## Required action
Every entry must be transcribed without alteration.

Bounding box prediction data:
====
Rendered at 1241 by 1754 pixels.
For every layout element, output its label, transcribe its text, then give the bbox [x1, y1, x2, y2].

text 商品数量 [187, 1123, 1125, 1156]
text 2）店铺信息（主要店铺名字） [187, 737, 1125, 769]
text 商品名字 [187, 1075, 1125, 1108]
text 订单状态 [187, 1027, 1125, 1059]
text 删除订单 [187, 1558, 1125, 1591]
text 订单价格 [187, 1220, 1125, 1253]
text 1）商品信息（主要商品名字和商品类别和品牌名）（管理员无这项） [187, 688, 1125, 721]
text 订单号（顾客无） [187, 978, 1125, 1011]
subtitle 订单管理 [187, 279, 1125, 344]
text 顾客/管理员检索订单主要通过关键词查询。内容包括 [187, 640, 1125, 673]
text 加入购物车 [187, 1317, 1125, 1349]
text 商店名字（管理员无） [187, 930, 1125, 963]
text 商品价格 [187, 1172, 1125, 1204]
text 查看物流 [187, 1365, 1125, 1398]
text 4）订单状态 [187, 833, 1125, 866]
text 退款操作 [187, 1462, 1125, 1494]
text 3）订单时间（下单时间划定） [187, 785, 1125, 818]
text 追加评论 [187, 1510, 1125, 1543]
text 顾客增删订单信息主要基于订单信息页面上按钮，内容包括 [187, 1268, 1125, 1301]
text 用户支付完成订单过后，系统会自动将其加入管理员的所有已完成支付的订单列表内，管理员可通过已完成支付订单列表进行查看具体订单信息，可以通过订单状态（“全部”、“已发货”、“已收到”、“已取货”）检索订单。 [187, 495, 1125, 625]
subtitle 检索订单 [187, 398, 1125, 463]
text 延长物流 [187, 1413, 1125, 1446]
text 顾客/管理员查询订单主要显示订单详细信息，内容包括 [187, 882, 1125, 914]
====
## The answer
Rendered at 1241 by 1754 pixels.
For every layout element, output its label, transcribe its text, then give the bbox [x1, y1, x2, y2].

text 商品数量 [187, 1123, 1125, 1156]
text 2）店铺信息（主要店铺名字） [187, 737, 1125, 769]
text 商品名字 [187, 1075, 1125, 1108]
text 订单状态 [187, 1027, 1125, 1059]
text 删除订单 [187, 1558, 1125, 1591]
text 订单价格 [187, 1220, 1125, 1253]
text 1）商品信息（主要商品名字和商品类别和品牌名）（管理员无这项） [187, 688, 1125, 721]
text 订单号（顾客无） [187, 978, 1125, 1011]
subtitle 订单管理 [187, 279, 1125, 344]
text 顾客/管理员检索订单主要通过关键词查询。内容包括 [187, 640, 1125, 673]
text 加入购物车 [187, 1317, 1125, 1349]
text 商店名字（管理员无） [187, 930, 1125, 963]
text 商品价格 [187, 1172, 1125, 1204]
text 查看物流 [187, 1365, 1125, 1398]
text 4）订单状态 [187, 833, 1125, 866]
text 退款操作 [187, 1462, 1125, 1494]
text 3）订单时间（下单时间划定） [187, 785, 1125, 818]
text 追加评论 [187, 1510, 1125, 1543]
text 顾客增删订单信息主要基于订单信息页面上按钮，内容包括 [187, 1268, 1125, 1301]
text 用户支付完成订单过后，系统会自动将其加入管理员的所有已完成支付的订单列表内，管理员可通过已完成支付订单列表进行查看具体订单信息，可以通过订单状态（“全部”、“已发货”、“已收到”、“已取货”）检索订单。 [187, 495, 1125, 625]
subtitle 检索订单 [187, 398, 1125, 463]
text 延长物流 [187, 1413, 1125, 1446]
text 顾客/管理员查询订单主要显示订单详细信息，内容包括 [187, 882, 1125, 914]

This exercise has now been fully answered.